The soluble guanylate cyclase (sGC) stimulator praliciguat (PRL) may help restore deficient NO-sGC-cGMP signaling and improve exercise capacity.
CAPACITY HFpEF was a phase 2, multicenter, randomized, double-blind, placebo-controlled trial to evaluate the safety and efficacy of PRL over 12 weeks in patients with HFpEF and at least 2 of 4 conditions potentially associated with NO deficiency (diabetes, hypertension, obesity, age >70 years). Patients were randomized to PRL or placebo. The primary endpoints were change from baseline to week 12 in peak oxygen consumption (pVO2) by cardiopulmonary exercise testing and treatment-emergent adverse events (TEAEs). Secondary endpoints included the change in 6-minute walk distance (6MWD), ventilatory efficiency (VE/VCO2 slope), and the proportion of pVO2 responders (change ≥1.5 mL/kg/min). Health status was assessed using the Kansas City Cardiomyopathy Questionnaire (KCCQ).

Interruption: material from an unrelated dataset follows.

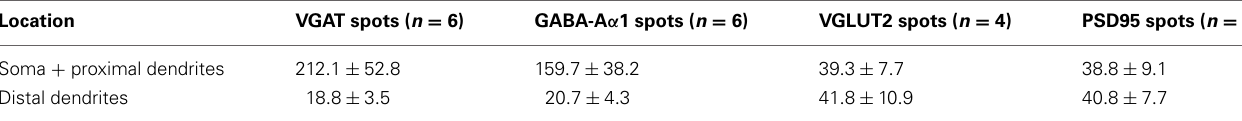
Table 1 | Quantification of GABAergic and glutamatergic synapse components in P0 motor neuron somas and distal dendrites. Location VGAT spots ( n = 6) GABA-A α 1 spots ( n = 6) VGLUT2 spots ( n = 4) PSD95 spots ( n = 4) Soma + proximal dendrites 212 . 1 ± 52 . 8 159 . 7 ± 38 . 2 39 . 3 ± 7 . 7 38 . 8 ± 9 . 1 Distal dendrites 18 . 8 ± 3 . 5 20 . 7 ± 4 . 3 41 . 8 ± 10 . 9 40 . 8 ± 7 . 7 Spots are quantified using the method described above, with VGAT and VGLUT2 pre-synaptic spots being within 1 μ m of a GABA-A α 1 receptor subunit or PSD-95 spot respectively. Data presented as mean ± SEM. Below, we quantify the number of spots of each type found in our sample at representative parts of the motor neuron ; there is a higher proportion of inhibitory synapses found on the soma and proximal dendrites (PDs), while there is a higher proportion of excitatory synapses found on the distal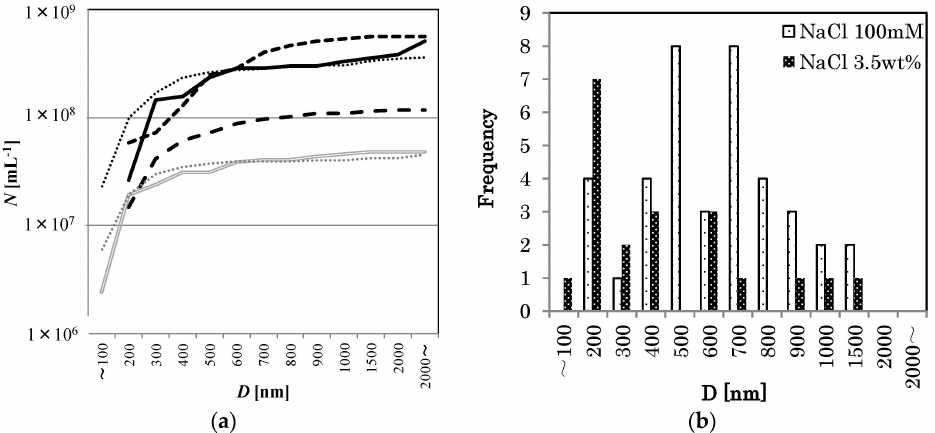
Figure 3. ( a ) The cumulative distributions of D in different NaCl concentrations (0 mM: Solid line, 10 mM: larger dashed line, 100 mM: Smaller dashed line, 1 wt %: Dotted line, 3.5 wt %: Double solid line, pure water: thin dotted line). The value at the largest D equals the number density N . ( b ) Apparent bubble diameter distributions in 100 mM NaCl solution (coarse dot bar, n = 39), and in 3.5 wt % NaCl solution (fine dot bar, n =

Among 196 patients randomized (mean age 70.3 years, 57% men), 169 completed. For the evaluable population (completed 8 weeks of dosing with no dose reduction), mean baseline pVO2 was 13.3 and 12.8 mL O2/kg/min in PRL 40 mg (N=65) and placebo (N=78) groups, respectively. Placebo-adjusted least squares mean changes from baseline to week 12 [95% CI] were pVO2 (-0.30 mL O2/kg/min [-0.95, 0.35] p=0.37), 6MWD (-16.7 m [-47.4, 13.9]) and VE/VCO2 slope (-0.30 [-1.59, 1.00]). The odds ratio for pVO2 response [95% CI] was 0.91 [0.40, 2.1]. KCCQ overall and domain scores did not improve in the PRL group versus the placebo group. PRL was generally well tolerated; headache, dizziness, and hypotension TEAEs were reported more frequently in the PRL group. The frequency of serious TEAEs was similar between groups.
In a population selected to enrich for the metabolic/NO-deficient profile of HFpEF, PRL was well tolerated but did not affect pVO2, 6MWD, VE/VCO2 slope, proportion of pVO2 responders or KCCQ scores over 12 weeks compared to placebo.